Elle ne reprenait courage que vers le soir, alors que le quartier se réveillait tout à coup de son sommeil factice, de sa torpeur malsaine, et que les enfants se répandaient dans les rues, en criant et en se poursuivant.

Il y en avait des centaines et des centaines de petits, et on était tenté de se demander d’où ils sortaient tous. La majorité appartenaient à la forte race canadienne-française ; mais il y avait aussi un grand nombre de petits têtes blondes dont la nuance indiquait l’origine anglo-saxonne. C’est que nos compatriotes anglais ont peuplé une bonne partie du nord du quartier Saint-Denis, dont ils ont apprécié, en gens pratiques, les loyers modérés ainsi que la situation saine, loin du centre de la ville : cette partie du quartier n’est-elle pas en effet le « Westmount » des gens de ressources modiques ?

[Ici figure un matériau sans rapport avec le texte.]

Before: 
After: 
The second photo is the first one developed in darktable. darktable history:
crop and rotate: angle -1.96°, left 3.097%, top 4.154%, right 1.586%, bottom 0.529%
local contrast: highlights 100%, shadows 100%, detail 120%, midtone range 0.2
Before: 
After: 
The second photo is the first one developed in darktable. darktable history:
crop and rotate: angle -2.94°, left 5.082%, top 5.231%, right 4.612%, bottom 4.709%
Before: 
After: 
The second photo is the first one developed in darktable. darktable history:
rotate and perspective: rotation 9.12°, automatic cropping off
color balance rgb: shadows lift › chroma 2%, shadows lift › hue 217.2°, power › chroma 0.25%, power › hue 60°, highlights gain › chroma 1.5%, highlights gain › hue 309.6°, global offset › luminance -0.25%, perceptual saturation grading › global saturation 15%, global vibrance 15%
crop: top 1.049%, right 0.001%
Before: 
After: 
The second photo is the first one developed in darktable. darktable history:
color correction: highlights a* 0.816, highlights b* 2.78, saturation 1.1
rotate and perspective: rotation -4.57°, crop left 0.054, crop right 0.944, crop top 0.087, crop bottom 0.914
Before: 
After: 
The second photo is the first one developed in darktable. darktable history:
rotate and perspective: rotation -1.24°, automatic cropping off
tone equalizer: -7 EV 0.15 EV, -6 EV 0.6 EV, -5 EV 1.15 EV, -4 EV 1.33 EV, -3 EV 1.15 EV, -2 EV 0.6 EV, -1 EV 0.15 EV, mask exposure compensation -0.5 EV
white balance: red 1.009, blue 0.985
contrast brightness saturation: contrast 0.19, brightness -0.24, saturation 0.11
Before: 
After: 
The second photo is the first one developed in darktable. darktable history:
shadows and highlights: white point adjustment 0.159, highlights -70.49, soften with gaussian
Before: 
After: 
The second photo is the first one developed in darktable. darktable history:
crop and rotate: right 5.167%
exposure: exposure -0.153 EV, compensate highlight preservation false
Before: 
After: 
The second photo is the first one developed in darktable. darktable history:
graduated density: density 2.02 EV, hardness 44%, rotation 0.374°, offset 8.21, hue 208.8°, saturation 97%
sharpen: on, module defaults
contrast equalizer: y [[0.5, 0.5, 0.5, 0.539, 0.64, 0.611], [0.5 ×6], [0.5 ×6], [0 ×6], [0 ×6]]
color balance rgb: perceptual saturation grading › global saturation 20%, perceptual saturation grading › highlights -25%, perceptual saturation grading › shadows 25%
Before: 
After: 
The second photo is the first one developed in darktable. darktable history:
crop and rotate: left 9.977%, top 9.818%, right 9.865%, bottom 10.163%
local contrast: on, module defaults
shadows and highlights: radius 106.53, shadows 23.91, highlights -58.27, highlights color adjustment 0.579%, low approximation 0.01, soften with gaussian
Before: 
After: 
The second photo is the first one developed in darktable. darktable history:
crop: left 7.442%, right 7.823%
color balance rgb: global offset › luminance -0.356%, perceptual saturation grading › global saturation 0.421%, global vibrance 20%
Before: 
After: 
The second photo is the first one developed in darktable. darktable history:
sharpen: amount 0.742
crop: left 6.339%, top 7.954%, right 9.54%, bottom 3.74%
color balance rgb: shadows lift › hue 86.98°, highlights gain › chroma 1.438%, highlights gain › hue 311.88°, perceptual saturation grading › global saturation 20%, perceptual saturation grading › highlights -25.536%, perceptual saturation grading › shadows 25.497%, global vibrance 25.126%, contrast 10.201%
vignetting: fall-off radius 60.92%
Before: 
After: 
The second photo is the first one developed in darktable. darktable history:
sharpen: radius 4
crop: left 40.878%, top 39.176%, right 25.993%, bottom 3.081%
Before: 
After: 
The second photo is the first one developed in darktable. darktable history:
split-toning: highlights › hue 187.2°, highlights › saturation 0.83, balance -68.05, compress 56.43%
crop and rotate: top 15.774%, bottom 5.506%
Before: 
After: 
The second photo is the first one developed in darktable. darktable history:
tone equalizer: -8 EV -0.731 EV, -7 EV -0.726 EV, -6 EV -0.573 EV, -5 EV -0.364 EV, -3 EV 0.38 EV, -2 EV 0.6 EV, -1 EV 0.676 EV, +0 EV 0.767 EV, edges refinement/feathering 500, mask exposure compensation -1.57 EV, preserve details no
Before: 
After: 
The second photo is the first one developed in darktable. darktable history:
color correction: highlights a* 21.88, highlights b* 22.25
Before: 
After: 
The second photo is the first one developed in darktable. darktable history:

Ces enfants de deux races amies ne se mêlaient pas beaucoup malheureusement : ils fréquentaient des écoles différentes, où on ne leur enseignait peut-être pas assez la grande vertu de tolérance, qui n’est en définitive que la charité chrétienne alliée à la largeur d’esprit.

Ils organisaient des jeux auxquels ils se livraient avec ardeur, tellement que les parents avaient peine à les faire rentrer pour le souper. Ils se répandaient de nouveau dans la rue, après souper. Les promeneurs et les promeneuses peuplaient les trottoirs et sous la lumière des lampes à arc on voyait passer des ombres nombreuses. Des rires, des cris s’entendaient : le quartier avait recouvré la vie.

Les maîtresses de maisons, les ménagères de tous les braves travailleurs qui étaient rentrés dans leurs foyers venaient faire leurs emplettes. Elles poussaient la porte de l’épicerie et l’air frais du soir entrait avec elles, comme un ami.

Toutes les journées n’étaient pas aussi calmes que celle dont on vient de lire le récit. La vie de quartier est en effet plus intense pendant l’été que pendant toute autre saison. Tout le monde vit dehors, une fois que le soleil est un peu tombé sur l’horizon. On se visite davantage et il en résulte de nombreux ennuis et de nombreuses querelles.